Soon after we returned to Campus,Kristin took us on the leisure path. it was bloody hot and I was glad to be back inside.
Since I was wicked tired/hot,I didn't feel like much for lunch.
So,I didn't have the steak ,just had a  salad,a couple glasses of water and lemonade.
once lunch was over,I went and took a shower.  I wanted to take a nap,like many but  I was having company later in the afternoon.
Visiting hours are from 2 to 4 on the weekends.  My friend Mary Anne came to visit.  She is more like Family,known  her since High School.
We had a great visit,so nice to see her. It was way too short.!
We got caught up on what was happening in each other's lives,reminisced about old times,played with Joyce,talked about  training and more.
She is very much interested in becoming a  trainer here at the Seeing Eye.  She took some information with her before she left.  I hope she applies,she would make a good instructor. 
After she left,it was feed/park time,then dinner.
Dinner wasn't very good.  Pizza for the hot plate and salad for the alternative. 
 At 6;30 we had a meeting.  I wish they had it Friday night. it didn't feel like time off. I much rather they had the meeting Friday night so we could have been off from noon Saturday till Monday morning park time. 

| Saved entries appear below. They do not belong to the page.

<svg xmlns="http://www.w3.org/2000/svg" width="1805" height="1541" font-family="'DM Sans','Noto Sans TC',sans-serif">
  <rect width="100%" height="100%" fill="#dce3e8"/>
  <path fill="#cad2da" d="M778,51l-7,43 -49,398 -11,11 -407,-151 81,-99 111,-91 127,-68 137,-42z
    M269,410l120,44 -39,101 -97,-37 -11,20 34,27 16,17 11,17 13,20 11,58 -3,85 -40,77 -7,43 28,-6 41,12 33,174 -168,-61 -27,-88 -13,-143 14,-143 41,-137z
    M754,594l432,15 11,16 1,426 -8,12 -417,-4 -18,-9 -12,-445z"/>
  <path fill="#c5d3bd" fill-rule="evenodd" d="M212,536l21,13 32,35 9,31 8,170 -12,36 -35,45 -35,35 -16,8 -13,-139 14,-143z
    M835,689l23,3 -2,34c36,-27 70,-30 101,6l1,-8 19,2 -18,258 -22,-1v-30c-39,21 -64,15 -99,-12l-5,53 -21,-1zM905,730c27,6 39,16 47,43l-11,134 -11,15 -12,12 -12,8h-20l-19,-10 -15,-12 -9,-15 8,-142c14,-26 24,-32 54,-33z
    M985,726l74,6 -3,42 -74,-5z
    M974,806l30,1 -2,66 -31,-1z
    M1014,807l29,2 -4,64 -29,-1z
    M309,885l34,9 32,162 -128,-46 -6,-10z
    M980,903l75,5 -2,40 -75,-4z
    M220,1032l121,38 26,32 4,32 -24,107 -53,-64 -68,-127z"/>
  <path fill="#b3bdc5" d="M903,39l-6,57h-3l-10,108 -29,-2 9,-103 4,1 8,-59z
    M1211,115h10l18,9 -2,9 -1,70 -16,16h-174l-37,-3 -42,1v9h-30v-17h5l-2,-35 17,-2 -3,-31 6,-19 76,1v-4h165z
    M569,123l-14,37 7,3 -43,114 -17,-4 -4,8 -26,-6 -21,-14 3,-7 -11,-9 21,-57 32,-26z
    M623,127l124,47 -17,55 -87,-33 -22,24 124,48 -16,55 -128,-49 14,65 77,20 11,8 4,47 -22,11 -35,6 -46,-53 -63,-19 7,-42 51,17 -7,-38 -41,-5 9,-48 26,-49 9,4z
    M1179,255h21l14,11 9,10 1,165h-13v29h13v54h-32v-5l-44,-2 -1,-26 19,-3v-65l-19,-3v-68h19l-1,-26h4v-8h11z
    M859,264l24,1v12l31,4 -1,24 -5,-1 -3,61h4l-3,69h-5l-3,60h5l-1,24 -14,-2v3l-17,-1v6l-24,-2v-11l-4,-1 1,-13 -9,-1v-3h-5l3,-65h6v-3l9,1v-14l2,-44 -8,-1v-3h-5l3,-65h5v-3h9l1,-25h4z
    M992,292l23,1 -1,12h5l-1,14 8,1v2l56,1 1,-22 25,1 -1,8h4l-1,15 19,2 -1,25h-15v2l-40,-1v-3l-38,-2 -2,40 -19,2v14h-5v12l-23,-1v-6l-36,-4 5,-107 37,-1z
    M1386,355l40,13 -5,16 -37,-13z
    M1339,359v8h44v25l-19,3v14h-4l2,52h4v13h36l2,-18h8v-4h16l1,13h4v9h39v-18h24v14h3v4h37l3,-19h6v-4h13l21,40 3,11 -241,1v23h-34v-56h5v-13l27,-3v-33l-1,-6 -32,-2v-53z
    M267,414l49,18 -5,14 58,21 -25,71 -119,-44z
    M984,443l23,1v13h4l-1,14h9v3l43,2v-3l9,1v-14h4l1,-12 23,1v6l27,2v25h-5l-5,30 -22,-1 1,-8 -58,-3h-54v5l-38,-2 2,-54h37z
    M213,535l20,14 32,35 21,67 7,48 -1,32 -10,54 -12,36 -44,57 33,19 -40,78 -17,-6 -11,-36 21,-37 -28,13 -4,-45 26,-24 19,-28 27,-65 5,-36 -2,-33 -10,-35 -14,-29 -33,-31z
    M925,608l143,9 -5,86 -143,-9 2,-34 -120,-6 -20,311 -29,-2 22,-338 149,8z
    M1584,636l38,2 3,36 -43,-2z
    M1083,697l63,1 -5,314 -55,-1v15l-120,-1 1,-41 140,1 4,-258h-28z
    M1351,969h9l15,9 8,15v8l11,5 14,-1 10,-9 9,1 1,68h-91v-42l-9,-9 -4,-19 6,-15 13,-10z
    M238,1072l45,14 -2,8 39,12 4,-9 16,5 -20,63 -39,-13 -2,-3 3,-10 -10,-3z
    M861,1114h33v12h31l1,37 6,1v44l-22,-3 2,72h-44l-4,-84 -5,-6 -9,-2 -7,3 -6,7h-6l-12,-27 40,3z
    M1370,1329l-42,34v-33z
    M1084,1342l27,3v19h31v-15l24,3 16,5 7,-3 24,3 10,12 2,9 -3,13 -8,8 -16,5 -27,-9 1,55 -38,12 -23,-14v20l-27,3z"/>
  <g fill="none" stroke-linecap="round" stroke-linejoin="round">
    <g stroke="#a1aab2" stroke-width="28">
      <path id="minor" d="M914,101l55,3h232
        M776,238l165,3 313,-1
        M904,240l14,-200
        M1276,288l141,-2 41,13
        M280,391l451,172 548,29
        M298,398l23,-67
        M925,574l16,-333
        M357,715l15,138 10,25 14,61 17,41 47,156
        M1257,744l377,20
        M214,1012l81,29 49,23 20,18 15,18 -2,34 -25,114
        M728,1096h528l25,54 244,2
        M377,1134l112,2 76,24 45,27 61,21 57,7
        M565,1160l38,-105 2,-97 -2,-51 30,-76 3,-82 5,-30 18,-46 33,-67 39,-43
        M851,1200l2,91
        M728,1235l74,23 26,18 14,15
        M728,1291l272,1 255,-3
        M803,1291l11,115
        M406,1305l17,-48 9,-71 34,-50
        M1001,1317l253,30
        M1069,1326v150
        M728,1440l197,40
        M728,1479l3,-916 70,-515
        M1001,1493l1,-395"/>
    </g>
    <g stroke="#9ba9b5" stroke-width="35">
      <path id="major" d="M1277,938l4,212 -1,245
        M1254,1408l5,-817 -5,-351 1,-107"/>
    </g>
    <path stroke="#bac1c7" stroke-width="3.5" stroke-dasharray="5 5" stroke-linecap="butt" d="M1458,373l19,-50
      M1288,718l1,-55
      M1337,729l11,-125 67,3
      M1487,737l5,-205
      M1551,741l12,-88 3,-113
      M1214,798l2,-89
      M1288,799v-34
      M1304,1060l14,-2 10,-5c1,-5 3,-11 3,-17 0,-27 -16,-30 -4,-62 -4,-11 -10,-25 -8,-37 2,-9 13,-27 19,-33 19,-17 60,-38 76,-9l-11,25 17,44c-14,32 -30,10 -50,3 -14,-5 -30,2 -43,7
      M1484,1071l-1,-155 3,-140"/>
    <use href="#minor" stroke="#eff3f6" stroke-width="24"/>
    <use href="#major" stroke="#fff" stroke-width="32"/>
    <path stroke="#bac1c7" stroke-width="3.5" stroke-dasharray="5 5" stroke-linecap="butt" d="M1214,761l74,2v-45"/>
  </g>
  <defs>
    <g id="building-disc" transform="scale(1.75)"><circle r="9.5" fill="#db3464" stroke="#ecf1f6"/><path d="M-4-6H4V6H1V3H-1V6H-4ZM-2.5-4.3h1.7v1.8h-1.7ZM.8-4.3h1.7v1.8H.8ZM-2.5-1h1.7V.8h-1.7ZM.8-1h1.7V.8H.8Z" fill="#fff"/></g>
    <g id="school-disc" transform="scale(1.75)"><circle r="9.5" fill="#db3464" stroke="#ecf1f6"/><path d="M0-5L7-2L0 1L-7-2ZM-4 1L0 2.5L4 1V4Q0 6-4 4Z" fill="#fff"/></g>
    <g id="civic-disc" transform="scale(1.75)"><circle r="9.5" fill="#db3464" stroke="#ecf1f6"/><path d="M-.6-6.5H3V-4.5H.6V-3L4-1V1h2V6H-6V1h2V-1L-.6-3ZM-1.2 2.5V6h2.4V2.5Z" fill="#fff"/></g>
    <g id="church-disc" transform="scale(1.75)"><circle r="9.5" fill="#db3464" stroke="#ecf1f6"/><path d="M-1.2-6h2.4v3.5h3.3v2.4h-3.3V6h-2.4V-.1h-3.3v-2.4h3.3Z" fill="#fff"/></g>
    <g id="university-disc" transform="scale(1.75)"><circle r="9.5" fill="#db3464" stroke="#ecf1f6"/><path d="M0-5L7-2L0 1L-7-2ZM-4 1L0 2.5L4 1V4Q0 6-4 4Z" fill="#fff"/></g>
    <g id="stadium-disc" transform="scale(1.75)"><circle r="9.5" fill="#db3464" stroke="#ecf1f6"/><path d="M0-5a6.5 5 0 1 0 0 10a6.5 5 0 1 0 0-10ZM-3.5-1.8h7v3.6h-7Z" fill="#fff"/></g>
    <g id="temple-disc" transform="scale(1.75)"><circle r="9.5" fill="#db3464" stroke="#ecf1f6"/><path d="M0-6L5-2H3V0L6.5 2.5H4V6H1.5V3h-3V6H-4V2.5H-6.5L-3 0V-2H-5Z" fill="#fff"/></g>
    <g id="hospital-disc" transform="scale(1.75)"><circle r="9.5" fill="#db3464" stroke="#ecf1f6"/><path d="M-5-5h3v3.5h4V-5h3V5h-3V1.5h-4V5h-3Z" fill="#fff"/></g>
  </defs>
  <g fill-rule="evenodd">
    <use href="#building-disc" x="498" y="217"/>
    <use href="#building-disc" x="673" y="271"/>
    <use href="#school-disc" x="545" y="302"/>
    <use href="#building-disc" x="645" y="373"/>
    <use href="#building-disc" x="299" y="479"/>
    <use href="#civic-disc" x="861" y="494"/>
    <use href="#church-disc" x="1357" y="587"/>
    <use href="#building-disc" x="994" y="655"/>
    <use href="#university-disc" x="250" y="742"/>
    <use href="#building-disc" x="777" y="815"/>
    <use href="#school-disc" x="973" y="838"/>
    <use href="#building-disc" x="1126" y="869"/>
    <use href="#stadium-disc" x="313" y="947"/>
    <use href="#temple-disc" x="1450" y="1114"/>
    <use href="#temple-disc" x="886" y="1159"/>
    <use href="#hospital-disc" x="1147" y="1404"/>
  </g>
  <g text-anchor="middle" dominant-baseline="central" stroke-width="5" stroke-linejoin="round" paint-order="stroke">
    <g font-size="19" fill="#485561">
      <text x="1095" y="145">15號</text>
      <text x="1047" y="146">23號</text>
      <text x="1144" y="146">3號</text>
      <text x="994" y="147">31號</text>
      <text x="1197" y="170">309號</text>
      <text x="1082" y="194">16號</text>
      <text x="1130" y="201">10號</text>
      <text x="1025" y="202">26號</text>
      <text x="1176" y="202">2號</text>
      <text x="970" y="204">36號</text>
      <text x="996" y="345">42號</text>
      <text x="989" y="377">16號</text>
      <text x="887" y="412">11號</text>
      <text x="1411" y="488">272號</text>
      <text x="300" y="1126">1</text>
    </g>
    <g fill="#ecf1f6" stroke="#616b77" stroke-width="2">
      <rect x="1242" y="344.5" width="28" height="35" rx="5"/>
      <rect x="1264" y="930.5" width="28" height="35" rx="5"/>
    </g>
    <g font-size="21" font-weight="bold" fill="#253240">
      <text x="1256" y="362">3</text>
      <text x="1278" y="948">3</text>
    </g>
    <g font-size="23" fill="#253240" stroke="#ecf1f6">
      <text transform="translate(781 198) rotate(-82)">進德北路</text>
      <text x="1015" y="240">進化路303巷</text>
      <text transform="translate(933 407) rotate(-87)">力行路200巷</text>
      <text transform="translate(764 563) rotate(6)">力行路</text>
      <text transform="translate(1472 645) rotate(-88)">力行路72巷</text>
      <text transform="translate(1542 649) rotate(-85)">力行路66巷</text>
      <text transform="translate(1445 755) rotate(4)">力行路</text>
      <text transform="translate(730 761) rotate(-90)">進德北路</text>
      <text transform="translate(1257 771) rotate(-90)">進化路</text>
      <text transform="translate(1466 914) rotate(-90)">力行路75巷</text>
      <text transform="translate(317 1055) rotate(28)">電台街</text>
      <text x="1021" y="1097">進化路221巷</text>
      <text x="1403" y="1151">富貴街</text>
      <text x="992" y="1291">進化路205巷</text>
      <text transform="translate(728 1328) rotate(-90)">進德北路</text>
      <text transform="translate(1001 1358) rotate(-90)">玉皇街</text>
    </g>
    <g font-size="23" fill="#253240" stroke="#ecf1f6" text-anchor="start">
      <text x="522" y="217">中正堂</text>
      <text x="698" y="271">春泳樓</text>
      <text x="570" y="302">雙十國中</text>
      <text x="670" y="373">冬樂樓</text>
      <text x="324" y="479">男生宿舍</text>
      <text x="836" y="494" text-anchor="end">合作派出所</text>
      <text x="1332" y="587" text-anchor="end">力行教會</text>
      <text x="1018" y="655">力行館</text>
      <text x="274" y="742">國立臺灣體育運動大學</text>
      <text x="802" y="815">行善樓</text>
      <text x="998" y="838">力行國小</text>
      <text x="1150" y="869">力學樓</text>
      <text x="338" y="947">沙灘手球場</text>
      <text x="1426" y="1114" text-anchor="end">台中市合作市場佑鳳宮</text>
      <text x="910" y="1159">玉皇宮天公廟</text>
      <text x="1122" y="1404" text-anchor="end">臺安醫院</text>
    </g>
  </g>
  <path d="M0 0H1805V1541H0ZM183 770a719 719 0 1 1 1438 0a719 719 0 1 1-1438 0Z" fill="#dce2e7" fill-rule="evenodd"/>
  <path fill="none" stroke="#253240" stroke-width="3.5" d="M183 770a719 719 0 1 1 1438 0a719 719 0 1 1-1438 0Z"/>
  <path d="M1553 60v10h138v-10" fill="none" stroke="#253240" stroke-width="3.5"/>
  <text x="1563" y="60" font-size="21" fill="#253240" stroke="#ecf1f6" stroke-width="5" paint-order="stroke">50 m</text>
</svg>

The meeting wasn't very worthwhile,at least for me,for us retrains.  They showed the  "Welcome home "Video.   I have seen this many times. Its a very good video for newbie's and family,friends and co-workers but not for us retrains,JMO.  lol
 later, listened to internet radio.  Jeff called into the station (mushroomfm.com) described  the training,what it was like here at the Seeing Eye)
I continued to listen.  I actually fell  asleep to Jonathon playing Journey and other great tunes. 
I woke later,to some other DJ playing tunes at  midnight and chatted with Darrell for an hour on the  phone.
That's about it for day 8.  Will compose a post for day 9 later  since nothing much has gone on.
I still have to groom Joyce and later today Kristin will give our class Puppy info.  I am really looking forward to all that.
That post will likely be very short,unlike the last few.   I am not doing much of anything today! That feels great,doing nothing!
 
Kristin,just stopped by my room.  she wanted to do an evaluation ,see how I  feel about the match and so on.  I toldher  I am pleased with the match,think Joyce matches my pace and  pull and that we work well together.  It will take time to  really work well as a  team but that will come.